▸ **The problem**
The answer must consist of every line in the records below that contains the string "lines".

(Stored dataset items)
=== Section Start ===

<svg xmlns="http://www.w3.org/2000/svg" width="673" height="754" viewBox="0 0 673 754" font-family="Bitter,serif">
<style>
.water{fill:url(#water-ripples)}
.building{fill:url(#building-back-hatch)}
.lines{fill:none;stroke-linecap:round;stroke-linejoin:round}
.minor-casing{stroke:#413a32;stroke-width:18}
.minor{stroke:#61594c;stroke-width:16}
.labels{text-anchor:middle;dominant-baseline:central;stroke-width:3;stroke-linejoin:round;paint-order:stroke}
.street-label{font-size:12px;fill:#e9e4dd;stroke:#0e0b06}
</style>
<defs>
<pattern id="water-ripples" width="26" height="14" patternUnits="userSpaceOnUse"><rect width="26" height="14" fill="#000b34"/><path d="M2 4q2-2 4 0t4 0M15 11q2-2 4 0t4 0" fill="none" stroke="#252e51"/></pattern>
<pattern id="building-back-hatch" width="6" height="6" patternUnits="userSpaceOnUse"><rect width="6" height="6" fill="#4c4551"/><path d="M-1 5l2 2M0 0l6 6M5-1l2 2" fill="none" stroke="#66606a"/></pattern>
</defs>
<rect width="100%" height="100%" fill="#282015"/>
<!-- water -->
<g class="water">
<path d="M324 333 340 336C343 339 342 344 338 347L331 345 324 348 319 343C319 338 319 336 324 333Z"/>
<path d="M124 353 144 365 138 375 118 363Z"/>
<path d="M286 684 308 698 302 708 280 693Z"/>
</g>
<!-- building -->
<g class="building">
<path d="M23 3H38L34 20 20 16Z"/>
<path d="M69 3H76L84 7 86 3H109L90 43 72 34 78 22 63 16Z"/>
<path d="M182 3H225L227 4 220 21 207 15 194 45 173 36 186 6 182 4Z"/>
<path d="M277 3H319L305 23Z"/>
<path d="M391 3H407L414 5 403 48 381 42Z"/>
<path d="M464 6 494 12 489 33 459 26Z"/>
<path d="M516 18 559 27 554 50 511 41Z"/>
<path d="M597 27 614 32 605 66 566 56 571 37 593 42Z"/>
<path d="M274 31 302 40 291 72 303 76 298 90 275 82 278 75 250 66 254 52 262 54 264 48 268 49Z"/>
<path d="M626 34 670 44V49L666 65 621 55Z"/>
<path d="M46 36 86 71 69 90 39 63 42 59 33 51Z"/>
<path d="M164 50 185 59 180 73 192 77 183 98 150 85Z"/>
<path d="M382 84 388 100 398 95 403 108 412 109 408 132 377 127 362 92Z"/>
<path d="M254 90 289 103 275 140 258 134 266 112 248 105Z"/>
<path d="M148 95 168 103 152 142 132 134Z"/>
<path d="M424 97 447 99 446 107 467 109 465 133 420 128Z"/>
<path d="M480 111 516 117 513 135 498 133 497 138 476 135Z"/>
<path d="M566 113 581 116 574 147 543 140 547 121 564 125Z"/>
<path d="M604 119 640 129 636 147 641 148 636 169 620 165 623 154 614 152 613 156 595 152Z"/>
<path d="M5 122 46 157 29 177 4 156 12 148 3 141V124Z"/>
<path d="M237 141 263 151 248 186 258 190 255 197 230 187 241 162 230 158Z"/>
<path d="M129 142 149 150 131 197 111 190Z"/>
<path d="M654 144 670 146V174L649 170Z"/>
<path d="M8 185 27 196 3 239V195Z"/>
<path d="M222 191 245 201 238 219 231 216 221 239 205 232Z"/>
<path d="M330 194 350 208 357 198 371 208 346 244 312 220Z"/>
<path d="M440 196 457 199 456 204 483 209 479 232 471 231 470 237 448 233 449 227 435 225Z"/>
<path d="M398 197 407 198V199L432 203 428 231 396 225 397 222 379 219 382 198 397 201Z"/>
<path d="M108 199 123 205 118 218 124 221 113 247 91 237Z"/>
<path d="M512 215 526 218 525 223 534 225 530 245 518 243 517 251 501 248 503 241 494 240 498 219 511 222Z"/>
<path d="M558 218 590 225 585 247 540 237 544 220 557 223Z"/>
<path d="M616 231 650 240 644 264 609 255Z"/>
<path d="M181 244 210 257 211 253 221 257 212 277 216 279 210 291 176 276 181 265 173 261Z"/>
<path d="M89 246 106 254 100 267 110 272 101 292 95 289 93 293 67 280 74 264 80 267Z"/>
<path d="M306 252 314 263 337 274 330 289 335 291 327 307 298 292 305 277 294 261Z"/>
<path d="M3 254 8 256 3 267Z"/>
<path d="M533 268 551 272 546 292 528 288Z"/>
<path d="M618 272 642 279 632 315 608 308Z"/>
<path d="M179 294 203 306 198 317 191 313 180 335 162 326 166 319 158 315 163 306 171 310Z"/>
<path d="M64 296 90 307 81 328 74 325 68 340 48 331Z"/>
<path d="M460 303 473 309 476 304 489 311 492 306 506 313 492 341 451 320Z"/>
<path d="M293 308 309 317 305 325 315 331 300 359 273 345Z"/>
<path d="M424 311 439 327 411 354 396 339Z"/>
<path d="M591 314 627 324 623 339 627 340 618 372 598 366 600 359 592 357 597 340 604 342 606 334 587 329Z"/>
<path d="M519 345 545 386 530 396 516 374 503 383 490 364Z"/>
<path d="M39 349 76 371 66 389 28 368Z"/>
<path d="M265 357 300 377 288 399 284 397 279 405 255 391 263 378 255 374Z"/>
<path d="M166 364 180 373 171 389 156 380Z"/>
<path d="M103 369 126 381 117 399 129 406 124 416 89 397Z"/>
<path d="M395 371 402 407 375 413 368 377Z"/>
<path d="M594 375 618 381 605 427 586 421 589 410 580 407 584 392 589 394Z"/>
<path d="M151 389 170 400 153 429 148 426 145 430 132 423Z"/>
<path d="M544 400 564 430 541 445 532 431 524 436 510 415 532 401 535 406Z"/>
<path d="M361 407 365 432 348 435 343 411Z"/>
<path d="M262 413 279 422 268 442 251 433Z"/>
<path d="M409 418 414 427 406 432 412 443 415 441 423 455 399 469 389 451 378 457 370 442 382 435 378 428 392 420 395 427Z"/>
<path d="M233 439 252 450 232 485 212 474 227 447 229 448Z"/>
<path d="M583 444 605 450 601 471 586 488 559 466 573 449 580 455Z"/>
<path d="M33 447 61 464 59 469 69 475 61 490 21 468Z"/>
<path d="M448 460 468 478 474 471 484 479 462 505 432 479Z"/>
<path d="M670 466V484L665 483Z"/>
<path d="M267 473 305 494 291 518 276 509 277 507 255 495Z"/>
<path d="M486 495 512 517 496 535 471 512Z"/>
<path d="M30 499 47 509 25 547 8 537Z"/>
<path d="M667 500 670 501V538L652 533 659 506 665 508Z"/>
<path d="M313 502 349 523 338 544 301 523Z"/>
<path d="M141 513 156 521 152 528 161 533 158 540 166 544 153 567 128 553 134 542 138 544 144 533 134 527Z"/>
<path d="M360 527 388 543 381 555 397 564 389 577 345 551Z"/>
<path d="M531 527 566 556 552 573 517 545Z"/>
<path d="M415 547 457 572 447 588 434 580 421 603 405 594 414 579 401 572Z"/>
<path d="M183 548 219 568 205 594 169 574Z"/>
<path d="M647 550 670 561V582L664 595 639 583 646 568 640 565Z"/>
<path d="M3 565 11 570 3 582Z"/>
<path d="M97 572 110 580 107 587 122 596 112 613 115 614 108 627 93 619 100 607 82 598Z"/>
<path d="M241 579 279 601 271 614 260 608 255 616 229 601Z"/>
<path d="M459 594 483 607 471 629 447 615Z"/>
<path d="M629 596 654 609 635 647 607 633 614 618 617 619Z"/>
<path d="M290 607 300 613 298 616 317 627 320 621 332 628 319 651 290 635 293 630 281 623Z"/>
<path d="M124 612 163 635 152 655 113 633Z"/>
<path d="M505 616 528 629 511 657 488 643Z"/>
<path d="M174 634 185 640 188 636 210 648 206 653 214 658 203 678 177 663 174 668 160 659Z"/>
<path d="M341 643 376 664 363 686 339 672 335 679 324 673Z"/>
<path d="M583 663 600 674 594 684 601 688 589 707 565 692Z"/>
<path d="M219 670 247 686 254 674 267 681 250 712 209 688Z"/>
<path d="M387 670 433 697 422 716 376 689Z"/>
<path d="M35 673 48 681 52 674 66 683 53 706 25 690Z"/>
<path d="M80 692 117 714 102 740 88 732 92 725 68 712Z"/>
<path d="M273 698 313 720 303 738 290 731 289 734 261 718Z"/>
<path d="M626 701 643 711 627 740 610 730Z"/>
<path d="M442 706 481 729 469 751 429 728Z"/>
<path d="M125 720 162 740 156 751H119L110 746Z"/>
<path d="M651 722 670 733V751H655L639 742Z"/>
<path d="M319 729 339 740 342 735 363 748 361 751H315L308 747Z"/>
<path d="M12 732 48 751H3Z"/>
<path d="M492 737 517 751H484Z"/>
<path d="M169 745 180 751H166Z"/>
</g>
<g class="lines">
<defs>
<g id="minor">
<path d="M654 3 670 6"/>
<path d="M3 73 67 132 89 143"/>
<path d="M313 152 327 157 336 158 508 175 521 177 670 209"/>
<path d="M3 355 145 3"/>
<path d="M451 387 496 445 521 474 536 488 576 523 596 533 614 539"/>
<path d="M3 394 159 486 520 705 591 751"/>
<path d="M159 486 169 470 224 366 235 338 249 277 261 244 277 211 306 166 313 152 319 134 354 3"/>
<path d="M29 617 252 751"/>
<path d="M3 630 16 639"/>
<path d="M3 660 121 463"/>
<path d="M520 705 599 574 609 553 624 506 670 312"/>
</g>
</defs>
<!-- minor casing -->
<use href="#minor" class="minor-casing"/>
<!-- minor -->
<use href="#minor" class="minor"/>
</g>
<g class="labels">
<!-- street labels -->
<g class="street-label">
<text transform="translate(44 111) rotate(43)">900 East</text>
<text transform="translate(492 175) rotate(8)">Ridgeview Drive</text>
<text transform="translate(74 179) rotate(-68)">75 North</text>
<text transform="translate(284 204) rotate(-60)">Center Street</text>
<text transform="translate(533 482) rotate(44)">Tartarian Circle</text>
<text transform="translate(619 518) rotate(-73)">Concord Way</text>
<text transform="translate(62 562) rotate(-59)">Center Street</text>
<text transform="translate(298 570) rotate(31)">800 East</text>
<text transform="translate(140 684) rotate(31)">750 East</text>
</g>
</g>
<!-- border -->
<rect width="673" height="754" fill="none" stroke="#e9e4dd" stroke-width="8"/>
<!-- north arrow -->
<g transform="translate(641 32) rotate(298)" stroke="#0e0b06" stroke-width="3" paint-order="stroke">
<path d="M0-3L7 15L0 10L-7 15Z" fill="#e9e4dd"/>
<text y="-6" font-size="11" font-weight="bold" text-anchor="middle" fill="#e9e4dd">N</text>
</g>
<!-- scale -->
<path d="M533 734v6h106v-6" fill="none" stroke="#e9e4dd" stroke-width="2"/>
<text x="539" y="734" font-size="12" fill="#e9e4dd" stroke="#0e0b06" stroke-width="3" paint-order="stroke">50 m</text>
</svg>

=== Section End ===

▸ **Answer box**
.lines{fill:none;stroke-linecap:round;stroke-linejoin:round}
<g class="lines">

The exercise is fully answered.